### Passage provided
|---|
Allow rule terms to be marked as optional

This commit is contained in:
Josh Holtrop 2024-05-09 11:56:13 -04:00
parent 494afb7307
commit f3e4941ad8
14 changed files with 346 additions and 5 deletions

View File

@ -622,6 +622,13 @@ typedef struct
* Number of rule set AST node fields.
*/
uint16_t rule_set_node_field_array_size;
/**
* Whether this rule was a generated optional rule that matched the
* optional target. In this case, propagate the matched target node up
* instead of making a new node for this rule.
*/
bool propagate_optional_target;
<% end %>
} reduce_t;
@ -686,6 +693,7 @@ static const reduce_t parser_reduce_table[] = {
, &r_<%= reduce[:rule].name.gsub("$", "_") %><%= reduce[:rule].id %>_node_field_index_map[0]
<% end %>
, <%= reduce[:rule].rule_set.ast_fields.size %>
, <%= reduce[:propagate_optional_target] %>
<% end %>
},
<% end %>
@ -970,7 +978,11 @@ size_t <%= @grammar.prefix %>parse(<%= @grammar.prefix %>context_t * context)
{
/* We have something to reduce. */
<% if @grammar.ast %>
if (parser_reduce_table[reduce_index].n_states > 0)
if (parser_reduce_table[reduce_index].propagate_optional_target)
{
reduced_parser_node = state_values_stack_index(&statevalues, -1)->ast_node;
}
else if (parser_reduce_table[reduce_index].n_states > 0)
|---|
### Data shown
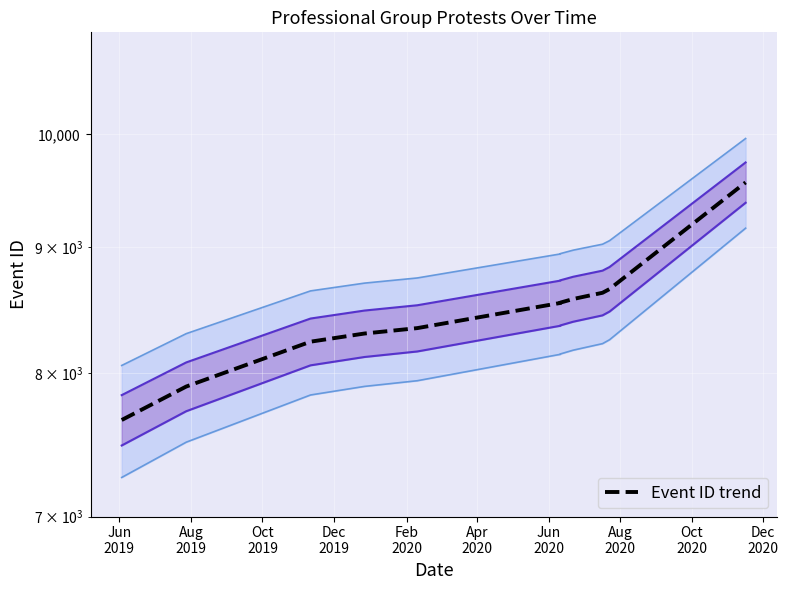

True or false: the data has more than 1 interior local peaks.

False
|---|
### Task instructions
1 – According to the commit page, how many files changed, and how many additions and deletions were made?
2 – Return the section of the commit page between "Allow rule terms" and "AST node fields.", inclusive, copied word for word.

### Answers for the exercise
1 – 14 files changed, with 346 additions and 5 deletions.

2 –
Allow rule terms to be marked as optional

This commit is contained in:
Josh Holtrop 2024-05-09 11:56:13 -04:00
parent 494afb7307
commit f3e4941ad8
14 changed files with 346 additions and 5 deletions

View File

@ -622,6 +622,13 @@ typedef struct
* Number of rule set AST node fields.